Abstract

The newly recognized Waterman Hills detachment fault (WHDF) of the central Mojave Desert, California, is significant because it provides the first unambiguous evidence for large-scale core complex-style crustal extension in the central Mojave Desert, and because it has significantly rearranged the pre-Miocene paleogeography of the Mojave Desert. The WHDF places steeply dipping to overturned Miocene volcanic and sedimentary rocks upon mylonitic pre-Tertiary basement. The mylonites, which apparently formed during extension, are predominantly L-tectonites which manifest top-to-northeast shear. The WHDF dips to the northeast beneath dominofaulted ranges of the central Mojave Desert and detachment faults of the Colorado River trough, forming an imbricated early Miocene system of detachment faults. Extension continued in the Colorado River trough after extension had ceased in the central Mojave Desert.

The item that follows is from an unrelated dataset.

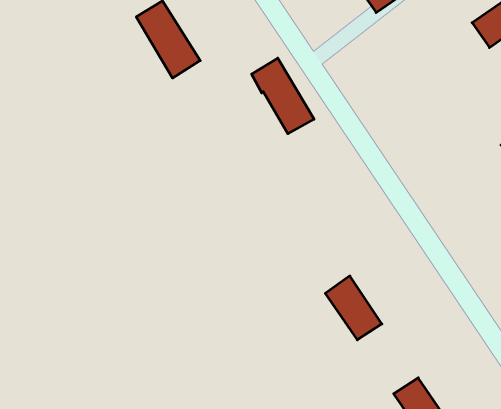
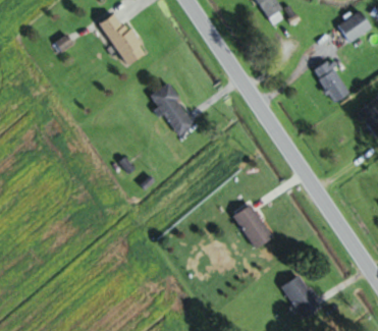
building: [252,58,314,134] -> [151,82,195,135]
building: none -> [312,60,350,103]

Tentative correlations of Mesozoic intrusions suggest about 40 km of slip across the WHDF, which carries eugeoclinal Paleozoic rocks in its hanging wall and cratonal/miogeoclinal Paleozoic rocks in its footwall. Restoration of 40 km of slip (1) removes a prominent kink in the boundary between eugeoclinal and cratonal/miogeoclinal facies, (2) aligns cratonal/miogeoclinal strata near Victorville more closely with the late Paleozoic continental margin farther north, (3) places cratonal/miogeoclinal rocks structurally beneath eugeoclinal rocks, implying that the facies were stacked by thrusting, and (4) straightens the western margin of the Late Jurassic Independence dike swarm.